Prospect News reports two new defaults for March 17-March 23, S&P five

By Caroline Salls

Pittsburgh, March 24 – Prospect News reported two new defaults for the period of March 17 through March 23.

Specifically, Prospect News reported Emerald Oil, Inc.’s Chapter 11 bankruptcy filing and Templar Energy LLC’s missed interest payment on its $1.45 billion second-lien term loan due Nov. 25, 2020.

Prospect News also reported a Chapter 11 filing made by Venoco, Inc. during the week, but Venoco had previously defaulted in connection with a Feb. 16 missed interest payment.

So far this year, Prospect News has reported 69 defaults, including 32 missed interest payments, 25 Chapter 11 filings, two each of insolvencies, Chapter 7 bankruptcy filings and missed interest and principal payments and one each of administrations, CCAA filings, Chapter 15 bankruptcy filings, judicial management requests, missed interest payments paid within the grace period and missed principal payments.

Meanwhile, Standard & Poor’s reported five new defaults for the week, raising its 2016 global corporate default tally to 31 issuers. S&P said this is the highest year-to-date tally at this point since 2009.

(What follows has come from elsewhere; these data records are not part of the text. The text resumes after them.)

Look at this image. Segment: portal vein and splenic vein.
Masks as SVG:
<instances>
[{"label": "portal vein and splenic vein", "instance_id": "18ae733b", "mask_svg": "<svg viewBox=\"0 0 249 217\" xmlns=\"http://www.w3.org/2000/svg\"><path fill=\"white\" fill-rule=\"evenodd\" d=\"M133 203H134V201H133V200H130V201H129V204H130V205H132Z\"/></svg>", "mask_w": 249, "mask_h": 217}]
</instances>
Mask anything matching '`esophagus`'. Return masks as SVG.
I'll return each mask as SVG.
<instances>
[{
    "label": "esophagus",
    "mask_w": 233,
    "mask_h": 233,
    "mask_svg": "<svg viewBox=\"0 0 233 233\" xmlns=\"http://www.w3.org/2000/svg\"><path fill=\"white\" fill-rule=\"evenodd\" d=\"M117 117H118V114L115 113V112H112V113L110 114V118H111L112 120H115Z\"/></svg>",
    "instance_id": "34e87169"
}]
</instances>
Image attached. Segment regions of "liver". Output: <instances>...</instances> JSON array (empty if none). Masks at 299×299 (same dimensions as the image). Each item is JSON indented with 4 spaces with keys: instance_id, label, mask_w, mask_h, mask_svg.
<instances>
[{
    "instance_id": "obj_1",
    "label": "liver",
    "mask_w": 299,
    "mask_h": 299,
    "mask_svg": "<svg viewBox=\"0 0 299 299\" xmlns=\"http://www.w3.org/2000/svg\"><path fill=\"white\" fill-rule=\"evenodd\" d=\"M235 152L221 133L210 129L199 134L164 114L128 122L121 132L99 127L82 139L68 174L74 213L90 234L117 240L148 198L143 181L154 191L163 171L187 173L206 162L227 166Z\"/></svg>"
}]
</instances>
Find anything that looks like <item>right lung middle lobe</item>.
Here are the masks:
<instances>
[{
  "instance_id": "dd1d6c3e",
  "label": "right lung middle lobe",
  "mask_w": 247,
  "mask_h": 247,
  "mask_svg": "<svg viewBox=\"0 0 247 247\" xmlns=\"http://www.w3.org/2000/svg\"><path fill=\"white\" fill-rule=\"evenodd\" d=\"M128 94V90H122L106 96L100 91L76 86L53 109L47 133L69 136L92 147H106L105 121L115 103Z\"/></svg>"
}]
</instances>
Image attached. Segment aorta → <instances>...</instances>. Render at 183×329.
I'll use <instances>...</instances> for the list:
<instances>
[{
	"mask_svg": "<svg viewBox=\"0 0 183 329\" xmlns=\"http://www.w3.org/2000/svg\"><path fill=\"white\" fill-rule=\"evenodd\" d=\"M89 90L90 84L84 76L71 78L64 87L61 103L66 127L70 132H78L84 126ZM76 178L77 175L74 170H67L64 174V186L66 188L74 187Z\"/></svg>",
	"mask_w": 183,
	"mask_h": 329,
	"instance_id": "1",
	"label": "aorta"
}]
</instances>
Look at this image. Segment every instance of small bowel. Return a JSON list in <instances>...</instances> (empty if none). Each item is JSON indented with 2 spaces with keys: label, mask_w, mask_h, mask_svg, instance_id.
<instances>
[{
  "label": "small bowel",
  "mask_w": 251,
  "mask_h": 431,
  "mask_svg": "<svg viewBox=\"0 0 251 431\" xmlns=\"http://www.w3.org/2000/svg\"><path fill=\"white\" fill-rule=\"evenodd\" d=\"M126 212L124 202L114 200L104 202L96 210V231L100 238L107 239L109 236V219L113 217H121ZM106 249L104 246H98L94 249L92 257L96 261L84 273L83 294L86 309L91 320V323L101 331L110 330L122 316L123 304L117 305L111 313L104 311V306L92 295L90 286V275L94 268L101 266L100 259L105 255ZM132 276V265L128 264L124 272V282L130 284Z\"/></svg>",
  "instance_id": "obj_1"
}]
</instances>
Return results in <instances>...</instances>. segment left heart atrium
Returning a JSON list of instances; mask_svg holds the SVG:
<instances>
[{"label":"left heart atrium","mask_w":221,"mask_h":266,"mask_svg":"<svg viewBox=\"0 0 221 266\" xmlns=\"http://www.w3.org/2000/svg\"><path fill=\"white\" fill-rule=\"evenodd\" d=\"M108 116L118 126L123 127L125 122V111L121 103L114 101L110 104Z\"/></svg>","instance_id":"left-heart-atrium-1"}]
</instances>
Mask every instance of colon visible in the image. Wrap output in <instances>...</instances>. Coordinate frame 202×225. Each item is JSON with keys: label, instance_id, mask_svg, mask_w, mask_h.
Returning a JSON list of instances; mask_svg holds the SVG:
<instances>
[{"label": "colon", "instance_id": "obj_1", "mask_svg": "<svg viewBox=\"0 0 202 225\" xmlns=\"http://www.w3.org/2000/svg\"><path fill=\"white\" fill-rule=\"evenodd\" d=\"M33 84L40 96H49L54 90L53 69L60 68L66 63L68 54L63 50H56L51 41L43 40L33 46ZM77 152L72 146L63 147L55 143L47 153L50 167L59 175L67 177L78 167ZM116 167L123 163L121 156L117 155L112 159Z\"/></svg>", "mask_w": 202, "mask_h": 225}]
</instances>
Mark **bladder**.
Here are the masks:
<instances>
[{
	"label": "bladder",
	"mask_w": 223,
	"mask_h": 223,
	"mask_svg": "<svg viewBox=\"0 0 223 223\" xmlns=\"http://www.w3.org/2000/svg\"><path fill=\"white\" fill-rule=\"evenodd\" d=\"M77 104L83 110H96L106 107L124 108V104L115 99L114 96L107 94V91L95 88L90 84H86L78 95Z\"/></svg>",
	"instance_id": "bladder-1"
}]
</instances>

The defaults reported by the ratings agency for the week included:

• S&P lowered its corporate credit rating on Peabody Energy Corp. to D from CCC+ after the company said it will not comply with its financial covenants as of the end of March;

• S&P lowered its corporate credit rating on UCI Holdings Ltd. to SD from CCC after the company entered into a forbearance agreement with the holders of its 8 5/8% senior unsecured notes following its failure to make an interest payment on Feb. 16;

• S&P lowered its global scale corporate credit rating on Usinas Siderurgicas de Minas Gerais SA to SD from CCC+ after it reached a standstill agreement with the banks that hold most of its debt as part of a restructuring process;

• S&P lowered its corporate credit rating on American Media Inc. to SD from CCC+ after the company completed an exchange of $58.9 million of its existing 11˝% first-lien senior secured notes due 2017 for $78 million 7% senior secured second-lien notes due 2020; and

• S&P lowered its corporate credit rating on Templar Energy to SD from CCC- to reflect the company’s decision to skip the interest payment on the second-lien term loan and enter into a 30-day grace period while it negotiates a debt restructuring.

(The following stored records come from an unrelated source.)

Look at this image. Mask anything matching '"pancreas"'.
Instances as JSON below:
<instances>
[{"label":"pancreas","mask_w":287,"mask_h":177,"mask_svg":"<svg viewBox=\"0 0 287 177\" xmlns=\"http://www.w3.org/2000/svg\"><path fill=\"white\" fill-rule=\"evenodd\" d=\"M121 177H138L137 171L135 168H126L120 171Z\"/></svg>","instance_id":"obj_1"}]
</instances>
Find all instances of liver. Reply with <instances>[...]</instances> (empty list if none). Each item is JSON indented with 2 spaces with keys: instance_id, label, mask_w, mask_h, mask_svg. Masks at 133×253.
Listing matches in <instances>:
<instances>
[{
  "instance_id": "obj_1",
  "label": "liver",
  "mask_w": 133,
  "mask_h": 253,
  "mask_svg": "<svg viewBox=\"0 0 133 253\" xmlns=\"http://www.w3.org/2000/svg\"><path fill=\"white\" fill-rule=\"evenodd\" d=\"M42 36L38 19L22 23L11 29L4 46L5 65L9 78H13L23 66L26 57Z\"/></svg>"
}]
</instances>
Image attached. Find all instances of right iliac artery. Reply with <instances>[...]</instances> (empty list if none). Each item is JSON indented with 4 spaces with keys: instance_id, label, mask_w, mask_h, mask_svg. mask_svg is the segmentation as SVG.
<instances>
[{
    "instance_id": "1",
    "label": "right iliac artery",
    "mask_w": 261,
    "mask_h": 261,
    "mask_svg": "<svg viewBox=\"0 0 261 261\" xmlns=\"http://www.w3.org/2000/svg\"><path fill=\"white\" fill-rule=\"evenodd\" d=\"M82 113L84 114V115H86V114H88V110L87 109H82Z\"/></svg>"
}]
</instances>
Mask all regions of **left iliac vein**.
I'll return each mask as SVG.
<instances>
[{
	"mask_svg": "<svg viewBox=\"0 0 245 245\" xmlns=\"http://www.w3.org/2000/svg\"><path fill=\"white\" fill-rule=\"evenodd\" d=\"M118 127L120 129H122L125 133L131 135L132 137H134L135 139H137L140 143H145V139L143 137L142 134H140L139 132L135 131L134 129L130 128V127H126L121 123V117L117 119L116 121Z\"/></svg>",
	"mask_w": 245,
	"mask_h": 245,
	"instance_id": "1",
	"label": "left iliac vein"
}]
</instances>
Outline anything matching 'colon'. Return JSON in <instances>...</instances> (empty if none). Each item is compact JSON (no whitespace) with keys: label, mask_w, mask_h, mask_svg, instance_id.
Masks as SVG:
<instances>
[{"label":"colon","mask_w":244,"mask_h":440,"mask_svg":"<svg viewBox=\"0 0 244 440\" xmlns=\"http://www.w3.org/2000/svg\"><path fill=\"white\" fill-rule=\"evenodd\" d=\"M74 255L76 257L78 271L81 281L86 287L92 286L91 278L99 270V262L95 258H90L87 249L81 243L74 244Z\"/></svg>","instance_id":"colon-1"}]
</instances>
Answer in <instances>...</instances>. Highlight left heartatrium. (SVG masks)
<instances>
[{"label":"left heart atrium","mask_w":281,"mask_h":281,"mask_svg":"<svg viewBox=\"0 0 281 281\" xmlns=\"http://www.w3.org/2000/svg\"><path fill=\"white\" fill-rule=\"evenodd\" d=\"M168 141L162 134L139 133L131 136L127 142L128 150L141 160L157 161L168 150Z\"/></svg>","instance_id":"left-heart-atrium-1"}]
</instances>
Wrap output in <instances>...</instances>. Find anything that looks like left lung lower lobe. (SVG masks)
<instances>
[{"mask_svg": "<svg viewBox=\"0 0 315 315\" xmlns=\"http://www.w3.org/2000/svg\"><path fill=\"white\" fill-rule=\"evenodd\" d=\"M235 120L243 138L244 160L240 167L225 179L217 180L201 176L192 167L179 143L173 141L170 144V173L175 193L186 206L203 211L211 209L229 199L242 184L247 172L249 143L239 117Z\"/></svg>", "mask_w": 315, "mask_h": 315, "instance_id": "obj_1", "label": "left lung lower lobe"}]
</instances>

S&P said that of the 31 defaulting issuers so far in 2016, 14 defaulted because of missed interest payments, nine because of distressed exchanges, five after bankruptcy filings, two because of de facto restructurings and one because of a regulatory intervention.

Of the 31 defaulting issuers, 27 are based in the United States, three in emerging markets and one in the other developed nations, which include Australia, Canada, Japan and New Zealand.